Y todo eso brota de una simple descripción, de una observación.
Sin embargo, Bishop, para este momento, ya está compenetrada con el medio que la rodea (por eso hablo de una progresión o incluso de un ascenso: transita de la ignorancia inicial a la abundancia de luz) y puede hacer algo más que observar y describir. Recrea, por ejemplo, la voz de Micuçú con un cierto tono solemne. Cuando los soldados irrumpen en la favela para perseguirlo y capturarlo, él dice a su tía:
Noventa años me dieron.
¿Quién quiere vivir tanto?
Me asentaré por noventa horas
en las colinas de Babilonia.
No le digas a nadie que me viste.
Correré tanto como pueda.
Fuiste buena conmigo y te amo,
pero soy un hombre condenado.
El ladrón prefiere estar noventa horas en Babilonia, con la posibilidad de ser asesinado en su fuga, antes que vivir noventa años en una prisión: antes la muerte (y la muerte en un lugar desgraciado, qué carajo importa) que el encierro. Los soldados que lo persiguen están nerviosos (ya ha herido a varios policías y es hábil en la fuga) e incluso uno de ellos le dispara a un comandante y lo mata.
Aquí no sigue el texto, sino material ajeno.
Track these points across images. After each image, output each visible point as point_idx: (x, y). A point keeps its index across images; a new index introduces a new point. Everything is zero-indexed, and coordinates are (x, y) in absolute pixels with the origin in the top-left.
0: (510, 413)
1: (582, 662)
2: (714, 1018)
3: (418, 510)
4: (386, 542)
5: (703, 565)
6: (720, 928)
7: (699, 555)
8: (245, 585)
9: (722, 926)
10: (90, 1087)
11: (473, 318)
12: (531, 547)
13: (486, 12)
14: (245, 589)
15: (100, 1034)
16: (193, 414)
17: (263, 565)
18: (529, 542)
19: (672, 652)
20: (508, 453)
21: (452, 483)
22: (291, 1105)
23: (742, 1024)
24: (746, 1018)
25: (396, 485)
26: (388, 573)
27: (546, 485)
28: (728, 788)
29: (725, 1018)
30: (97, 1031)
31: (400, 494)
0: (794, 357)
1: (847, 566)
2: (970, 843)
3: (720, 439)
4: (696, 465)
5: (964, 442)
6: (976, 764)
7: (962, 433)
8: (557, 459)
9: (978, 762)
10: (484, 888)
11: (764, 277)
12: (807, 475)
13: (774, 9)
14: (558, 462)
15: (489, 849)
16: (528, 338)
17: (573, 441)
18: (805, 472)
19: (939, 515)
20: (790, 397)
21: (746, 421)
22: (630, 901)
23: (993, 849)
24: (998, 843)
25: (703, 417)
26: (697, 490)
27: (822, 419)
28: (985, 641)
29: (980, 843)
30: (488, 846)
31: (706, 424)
Pero ¿qué caos es este? Un asesino que se prefiere muerto que en la cárcel; un ejército que teme a quienes debe capturar, aún con armas en mano; un soldado tan torpe que dispara tres veces contra quien no debe disparar. Y mientras el comandante muere, Micuçú está mirando un faro en el mar, en su guarida entre el pasto y los árboles, en absoluta calma. ¿No son esas las observaciones de alguien que ya se ha familiarizado con uno de los rasgos de Latinoamérica: la ironía hiriente pero risible?
Tras la muerte de Micuçú, cuando el poema, en teoría, debería terminar, la voz de su tía, dueña de una tienda y su protectora, continúa. Ella dice:
Siempre hemos sido respetados.
Mi tienda es honesta y limpia.
Lo amé, pero desde bebé
Micuçú fue malo.
Siempre hemos sido respetados.
Su hermana tiene un trabajo.
Ambos le dimos dinero.
¿Por qué tuvo que robar?
Lo crié para que fuera honesto,
incluso aquí, en el suburbio de Babilonia.
Bishop descubre (a partir de, repito, la mera observación que aquel crítico desdeñaba como superficial) que el drama no se agota cuando el ladrón muere, cuando en apariencia los soldados imparten justicia, sino que persiste (o incluso apenas empieza, porque resuena) con las víctimas, con la tía abandonada e impotente. Además, el drama se repite: unas estrofas después, los soldados están de nuevo en el arrabal de Babilonia en busca de otro par de asesinos y ladrones, en cumplimiento riguroso de la letanía de la hidra, que no es exclusiva de las favelas violentas de Río de Janeiro: cuando una cabeza muere, otras dos nacen.